MDOT forum talks plan to turn I-375 into a corridor with sensitivity regarding problematic past

The Michigan Department of Transportation set up post in the Eastern Market shopping around its I-375 reconnecting communities project.  The forum provided an open house for ideas - with a sensitivity to the emotional past that is intertwined with the freeway.

"The vision is for it to be a vibrant boulevard, one that gets a lot of use from the community - not only the transportation aspect, but also the land use aspect to serve those reconnections," said Jon Loree, senior project manager."We realized that there’s a lot more work that we want to do with the public engagement around what the corridor looks like, the look and feel of it."

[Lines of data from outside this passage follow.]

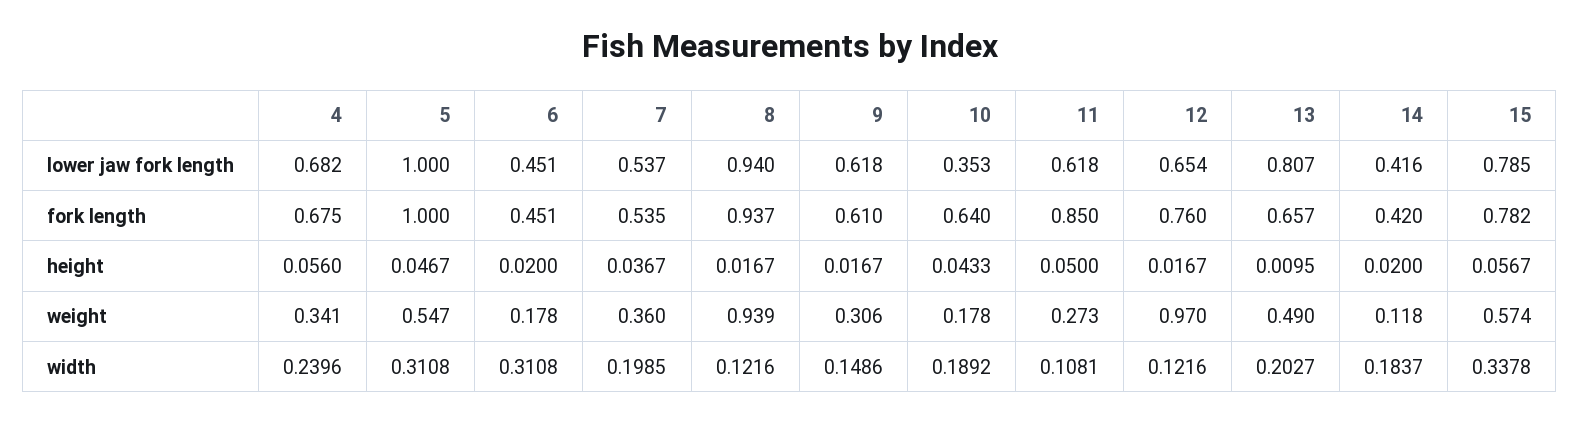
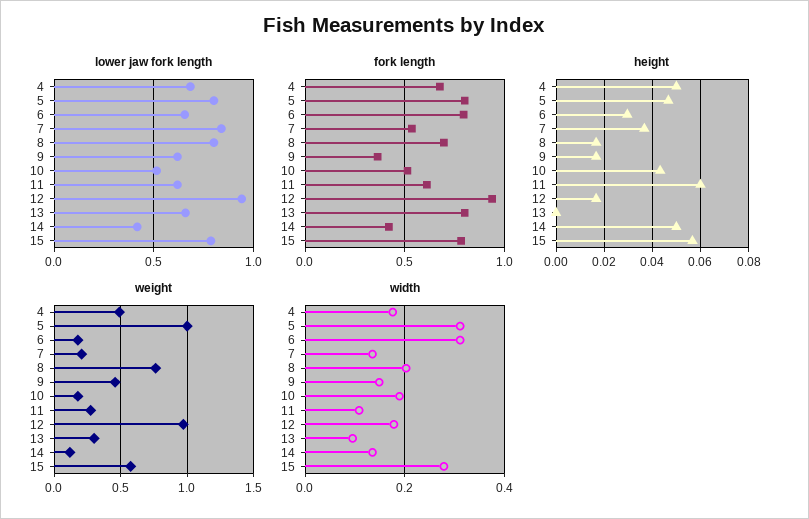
  {
    "lower jaw fork length": {
      "4": 0.682,
-     "5": 1,
+     "5": 0.8,
-     "6": 0.451,
+     "6": 0.65,
-     "7": 0.537,
+     "7": 0.85,
-     "8": 0.94,
+     "8": 0.8,
      "9": 0.618,
-     "10": 0.353,
+     "10": 0.5,
      "11": 0.618,
-     "12": 0.654,
+     "12": 0.95,
-     "13": 0.807,
+     "13": 0.65,
      "14": 0.416,
      "15": 0.785
    },
    "fork length": {
      "4": 0.675,
-     "5": 1,
+     "5": 0.8,
-     "6": 0.451,
+     "6": 0.8,
      "7": 0.535,
-     "8": 0.937,
+     "8": 0.7,
-     "9": 0.61,
+     "9": 0.35,
-     "10": 0.64,
+     "10": 0.5,
-     "11": 0.85,
+     "11": 0.6,
-     "12": 0.76,
+     "12": 0.95,
-     "13": 0.657,
+     "13": 0.8,
      "14": 0.42,
      "15": 0.782
    },
    "height": {
-     "4": 0.056,
+     "4": 0.05,
      "5": 0.0467,
-     "6": 0.02,
+     "6": 0.03,
      "7": 0.0367,
      "8": 0.0167,
      "9": 0.0167,
      "10": 0.0433,
-     "11": 0.05,
+     "11": 0.06,
      "12": 0.0167,
-     "13": 0.0095,
+     "13": 0,
-     "14": 0.02,
+     "14": 0.05,
      "15": 0.0567
    },
    "weight": {
-     "4": 0.341,
+     "4": 0.5,
-     "5": 0.547,
+     "5": 1,
      "6": 0.178,
-     "7": 0.36,
+     "7": 0.2,
-     "8": 0.939,
+     "8": 0.75,
-     "9": 0.306,
+     "9": 0.45,
      "10": 0.178,
      "11": 0.273,
      "12": 0.97,
-     "13": 0.49,
+     "13": 0.3,
      "14": 0.118,
      "15": 0.574
    },
    "width": {
-     "4": 0.2396,
+     "4": 0.18,
      "5": 0.3108,
      "6": 0.3108,
-     "7": 0.1985,
+     "7": 0.14,
-     "8": 0.1216,
+     "8": 0.2,
      "9": 0.1486,
      "10": 0.1892,
      "11": 0.1081,
-     "12": 0.1216,
+     "12": 0.18,
-     "13": 0.2027,
+     "13": 0.1,
-     "14": 0.1837,
+     "14": 0.14,
-     "15": 0.3378
+     "15": 0.28
    }
  }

But the work is very sensitive given the well-known devastation that followed the original creation of I-375.  Two predominantly Black neighborhoods - both Black Bottom and Paradise Valley were gone afterward.

Jamon Jordan is a Detroit historian.

"And of course, the plan now is to make that a surface street again," he said. "And I would hope that what happened before - which destroyed neighborhoods, destroyed businesses, displaced residents, homeowners, business owners, churches, community organizations. They were all displaced by the destruction of this, most of whom received no compensation.

"I’m hoping that hoping in the future what happens with this development, does not mirror what happened in the 1950s and 60s."

That’s the part so many neighbors are watching extra closely. Some already feel the project will need major tweaks to rebuild both community and trust.

If we want to really rebuild that and take the opportunity to address the wrong that we did, we have to think about the scale of the street and what does it feel to be walking down that street and going into shops and all of that," said one Detroit resident. "We can’t just replace it with some of the kind of boxy, cookie cutter designs that we’ve seen going into other cities."

MDOT designers say they are committed to an equitable approach.

"We want to really celebrate all of the great things that that community brought forward at that time," Loree said. "So we’re looking at ways within the aesthetics, but also within the land use - ways that we can incorporate that history into the project as well."

FOX 2 spoke to a Detroit Reparations Task Force member who said this is not officially part of their efforts. But they added they are watching to see how this project progresses.